L’Inde compte actuellement 17 réacteurs nucléaires en activité, qui fournissent environ 2,5% de l’électricité du pays, selon le Commissariat à l’Energie Atomique (CEA).

La 10e puissance économique mondiale, qui importe 70% de ses besoins en pétrole, veut 60.000 mégawatts supplémentaires d’énergie nucléaire, soit 100 milliards d’euros d’investissements dans les quinze ans à venir, dont 20 milliards d’euros de contrats potentiels pour les groupes français.

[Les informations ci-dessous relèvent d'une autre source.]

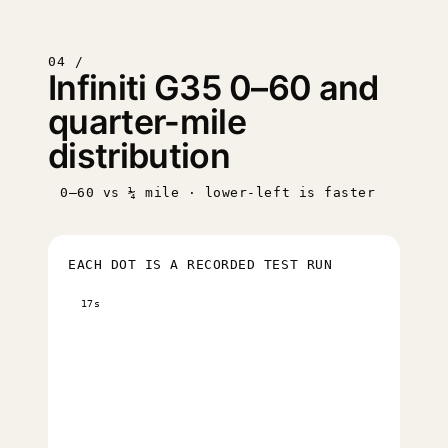
04 /
Infiniti G35 0–60 and
quarter-mile
distribution
0–60 vs ¼ mile · lower-left is faster
EACH DOT IS A RECORDED TEST RUN
17s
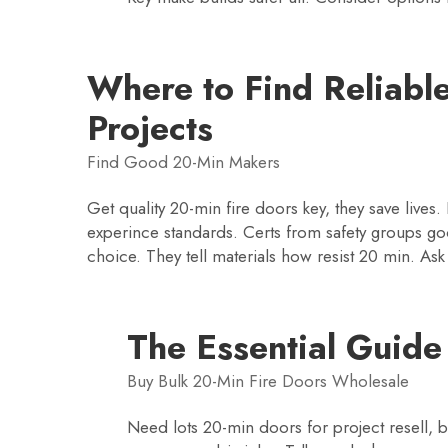
Where to Find Reliable
Projects
Find Good 20-Min Makers
Get quality 20-min fire doors key, they save live
experince standards. Certs from safety groups goo
choice. They tell materials how resist 20 min. As
The Essential Guide
Buy Bulk 20-Min Fire Doors Wholesale
Need lots 20-min doors for project resell, 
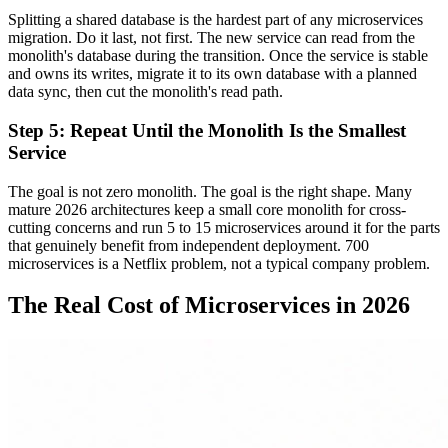
Splitting a shared database is the hardest part of any microservices
migration. Do it last, not first. The new service can read from the
monolith's database during the transition. Once the service is stable
and owns its writes, migrate it to its own database with a planned
data sync, then cut the monolith's read path.
Step 5: Repeat Until the Monolith Is the Smallest
Service
The goal is not zero monolith. The goal is the right shape. Many
mature 2026 architectures keep a small core monolith for cross-
cutting concerns and run 5 to 15 microservices around it for the parts
that genuinely benefit from independent deployment. 700
microservices is a Netflix problem, not a typical company problem.
The Real Cost of Microservices in 2026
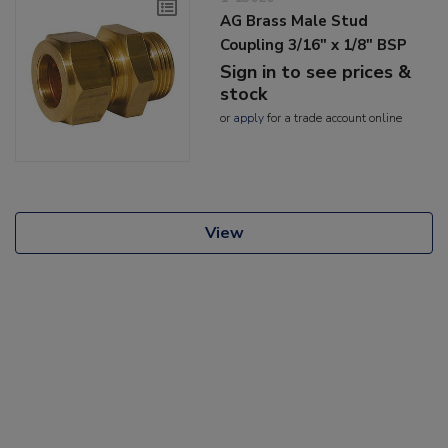
AG Brass Male Stud
Coupling 3/16" x 1/8" BSP
Sign in to see prices &
stock
or
apply
for a trade account online
View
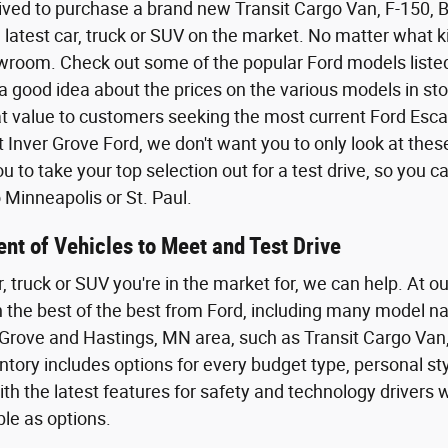
ived to purchase a brand new Transit Cargo Van, F-150,
 latest car, truck or SUV on the market. No matter what kin
wroom. Check out some of the popular Ford models listed o
a good idea about the prices on the various models in sto
eat value to customers seeking the most current Ford Esca
t Inver Grove Ford, we don't want you to only look at the
 to take your top selection out for a test drive, so you 
Minneapolis or St. Paul.
nt of Vehicles to Meet and Test Drive
r, truck or SUV you're in the market for, we can help. At o
th the best of the best from Ford, including many model n
Grove and Hastings, MN area, such as Transit Cargo Van,
tory includes options for every budget type, personal styl
th the latest features for safety and technology driver
ble as options.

C’est donc un marché prometteur qui s’ouvre à Areva pour exporter son produit phare, le réacteur de troisième génération EPR. Le groupe conforte ainsi ses positions face aux grands concurrents de l’EPR: l’AP1000 de l’américain Westinghouse (groupe Toshiba) et le réacteur à eau bouillante ABWR développé par l’américain General Electric et le japonais Hitachi.

Un EPR est en cours de construction en Finlande où le chantier a pris plus trois ans de retard et un autre en France à Flamanville (Manche). Un deuxième EPR devrait être construit en France à partir de 2012.

Areva a en outre remporté un contrat de fourniture de deux EPR à la Chine (Taishan 1 et 2) en novembre 2007 pour un montant total de 8 milliards d’euros, combustible et services compris.

EDF, grand concurrent d’Areva dans la filière française, a lui annoncé vouloir développer, financer ou construire dix EPR dans le monde d’ici 2020.

Les groupes français GDF Suez et Total ou l’allemand EON ont eux aussi exprimé leur intérêt pour la technologie initialement développée par Areva et Siemens.